Can we look at other flu vaccines for guidance? Some people swear by them, and some people avoid them. Doctors recommend them, especially for high-risk groups. According to Columbia’s Dr. Newman, there is no real scientific evidence that flu vaccines of any kind save lives. I’m obviously not advocating for avoiding flu shots, but it’s worth asking, “What are the risks and benefits?”

What about the new vaccines? Could they be dangerous? Tamiflu, Relenza, and an experimental drug called peramvir are being discussed as possible additions to the swine flu vaccination. (As a result, the stock price of BioCryst, the maker of peramvir, just went up 25 percent, according to Reuters news service recently.) In studies of Tamiflu, 50% of children experienced side effects, some serious. Studies of Relenza proved its ineffectiveness so conclusively that a panel of experts convened by the FDA voted 13 to 4 against approving it. But such is the power of the industry that when Glaxo (the maker) objected strongly, higher ups at the FDA caved. The impartial scientists were overridden. Glaxo’s own studies show it barely works; independent studies suggest it doesn’t work at all. But in 1999 Relenza was granted FDA approval. [See Our Daily Meds by Melody Petersen.]

So, who benefits from all this hype?

I don’t know whether the threat of a pandemic is real or not. I know I can’t trust companies that stand to make billions of dollars by selling untested products that may come with dangerous side-effects or even have been proven not to work any better than old-fashioned hand-washing.

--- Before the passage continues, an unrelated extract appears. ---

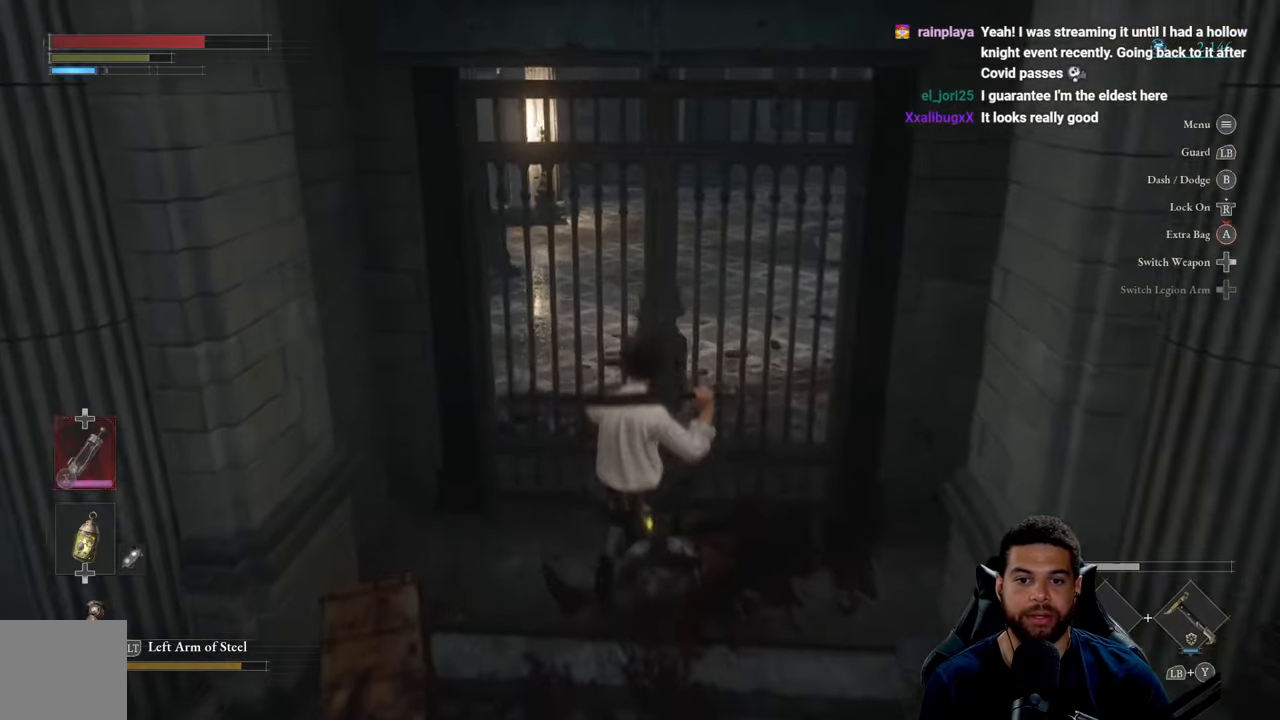
{"buttons": [], "left_stick": "center", "right_stick": "center", "events": []}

I know I don’t want the U.S. government pressured into approving untested drugs. And I know that I’d feel a lot better about this whole thing if our system had more transparency. Fear is a powerful social tool, and media campaigns to sell drugs—Lipitor, Ritalin, Viagra, Vioxx—have a strong track record. I hope that a campaign to induce anxiety and urge mass inoculation will not drown out reasonable caution and common sense.

Comments

  1. September 21, 2009 9:22 AM EDT
    Suzie,

    I so appreciate your looking beyond the hype. I have great respect for your taking your job seriously. Thank you.
    - Diane Montgomery-Logan
  2. September 21, 2009 10:41 AM EDT
    Dr Newman is either lying or is misinformed - there IS evidence that flu vaccination lowers mortality rates. There are also studies which do not show benefit, at least in the elderly. But for Dr Newman to make the statement - as you reported it - is outrageous.

    Remember that these studies tend to minimize the effectiveness of vaccines. They look at mortality rates from the 70's and compare them with today's mortality rates. The likelihood of getting a hospital-derived antibiotic resistant infection is much higher today than thirty years ago.

    It is easy to explain negative results of such studies - but not as easy to explain away the positive results.

    We also have literally hundreds of millions, if not billions of data points that demonstrate conclusively that =>vaccines prevent disease. That flu vaccines would not prevent disease is a proposition that requires very good evidence indeed to accept.